Selected passage
--- START ---

Marqo Reindexing Pipeline

A serverless pipeline that reindexes documents from Vespa indexes to the Ecommerce API. It supports parallel extraction via configurable concurrency (slices), pause/resume functionality, and checkpoint-based crash recovery.

Architecture

Components

Component	Purpose
Control Plane	External system that initiates reindexing by writing a job record to the Reindexing Table
Reindexing Table	DynamoDB table storing job metadata, status, and progress counters. DDB Stream triggers the Extraction Lambda on new or resumed jobs
Progress Table	DynamoDB table storing Vespa continuation tokens per slice for checkpoint-based crash recovery
EcomJobs Table	DynamoDB table tracking pending Ecommerce API job IDs awaiting completion (with 30-day TTL)

--- END ---

Work instruction 1
According to the reindexing pipeline description, what does the Progress Table store?
Work instruction 2
Name every component listed in the components table of the reindexing pipeline description.
Work instruction 3
Retype the reindexing pipeline description from "Marqo Reindexing Pipeline" up to and including "checkpoint-based crash recovery.".

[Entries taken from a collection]
--- START ---

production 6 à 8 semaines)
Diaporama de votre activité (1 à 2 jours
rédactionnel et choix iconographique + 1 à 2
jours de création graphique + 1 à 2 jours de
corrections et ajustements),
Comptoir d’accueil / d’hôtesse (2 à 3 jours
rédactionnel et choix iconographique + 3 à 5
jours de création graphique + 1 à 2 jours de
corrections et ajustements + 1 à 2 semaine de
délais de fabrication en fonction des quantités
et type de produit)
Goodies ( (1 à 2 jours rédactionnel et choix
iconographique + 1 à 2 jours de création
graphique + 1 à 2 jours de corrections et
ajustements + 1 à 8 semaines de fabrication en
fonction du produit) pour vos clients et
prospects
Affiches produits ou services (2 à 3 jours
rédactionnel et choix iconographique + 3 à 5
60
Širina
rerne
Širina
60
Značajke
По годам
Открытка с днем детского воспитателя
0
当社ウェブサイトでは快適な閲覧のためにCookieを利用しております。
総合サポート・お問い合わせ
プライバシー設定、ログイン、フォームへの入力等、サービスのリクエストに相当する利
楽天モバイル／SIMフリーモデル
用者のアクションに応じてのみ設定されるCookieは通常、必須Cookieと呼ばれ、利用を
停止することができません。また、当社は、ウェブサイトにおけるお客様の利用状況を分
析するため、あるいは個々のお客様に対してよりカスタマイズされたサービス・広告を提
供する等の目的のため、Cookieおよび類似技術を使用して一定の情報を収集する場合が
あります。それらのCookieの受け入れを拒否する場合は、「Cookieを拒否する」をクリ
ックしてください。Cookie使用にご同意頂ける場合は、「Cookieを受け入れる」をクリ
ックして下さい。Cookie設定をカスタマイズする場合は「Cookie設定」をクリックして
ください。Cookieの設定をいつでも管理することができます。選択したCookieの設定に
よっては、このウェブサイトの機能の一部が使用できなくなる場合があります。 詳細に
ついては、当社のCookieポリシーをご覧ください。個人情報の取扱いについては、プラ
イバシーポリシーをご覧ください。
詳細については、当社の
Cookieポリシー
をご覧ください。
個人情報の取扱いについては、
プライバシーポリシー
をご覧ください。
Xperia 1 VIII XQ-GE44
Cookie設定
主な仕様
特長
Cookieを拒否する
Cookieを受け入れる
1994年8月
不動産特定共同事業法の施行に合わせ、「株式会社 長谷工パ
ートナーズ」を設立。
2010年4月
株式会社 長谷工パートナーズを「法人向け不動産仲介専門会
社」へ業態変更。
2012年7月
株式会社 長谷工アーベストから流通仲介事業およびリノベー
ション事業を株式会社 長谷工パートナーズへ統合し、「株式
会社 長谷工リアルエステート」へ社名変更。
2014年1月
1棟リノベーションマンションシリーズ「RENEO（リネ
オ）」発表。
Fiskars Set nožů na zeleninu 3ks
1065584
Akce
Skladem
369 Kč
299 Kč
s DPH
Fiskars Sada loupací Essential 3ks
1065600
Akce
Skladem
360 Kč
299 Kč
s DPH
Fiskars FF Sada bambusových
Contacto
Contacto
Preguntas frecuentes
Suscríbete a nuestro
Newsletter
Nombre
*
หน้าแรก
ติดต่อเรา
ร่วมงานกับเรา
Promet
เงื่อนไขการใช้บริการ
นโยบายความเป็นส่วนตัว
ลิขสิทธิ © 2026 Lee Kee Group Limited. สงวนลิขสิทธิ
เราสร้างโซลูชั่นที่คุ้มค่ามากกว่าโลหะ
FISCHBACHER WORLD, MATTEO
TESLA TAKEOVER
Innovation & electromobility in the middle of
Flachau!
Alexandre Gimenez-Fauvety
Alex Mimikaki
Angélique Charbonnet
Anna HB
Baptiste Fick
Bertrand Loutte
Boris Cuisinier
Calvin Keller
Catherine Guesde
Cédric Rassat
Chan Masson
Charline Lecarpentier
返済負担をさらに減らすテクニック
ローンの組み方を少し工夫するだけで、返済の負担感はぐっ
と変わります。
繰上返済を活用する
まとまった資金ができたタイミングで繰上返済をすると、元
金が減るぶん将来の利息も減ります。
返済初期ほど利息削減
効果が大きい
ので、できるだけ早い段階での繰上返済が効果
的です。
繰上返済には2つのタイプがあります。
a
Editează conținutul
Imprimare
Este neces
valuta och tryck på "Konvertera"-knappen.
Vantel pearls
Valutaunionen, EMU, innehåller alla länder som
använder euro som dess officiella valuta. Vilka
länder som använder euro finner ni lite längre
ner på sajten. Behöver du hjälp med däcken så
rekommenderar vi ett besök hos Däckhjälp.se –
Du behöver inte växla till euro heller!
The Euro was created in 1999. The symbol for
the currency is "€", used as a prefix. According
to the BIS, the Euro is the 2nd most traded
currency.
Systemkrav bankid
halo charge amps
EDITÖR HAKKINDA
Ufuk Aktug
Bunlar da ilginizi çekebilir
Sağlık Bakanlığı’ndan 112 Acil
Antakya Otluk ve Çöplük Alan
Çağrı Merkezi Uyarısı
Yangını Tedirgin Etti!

--- END ---

Solution 1
Vespa continuation tokens per slice, for checkpoint-based crash recovery.

Solution 2
Control Plane, Reindexing Table, Progress Table, EcomJobs Table

Solution 3
Marqo Reindexing Pipeline

A serverless pipeline that reindexes documents from Vespa indexes to the Ecommerce API. It supports parallel extraction via configurable concurrency (slices), pause/resume functionality, and checkpoint-based crash recovery.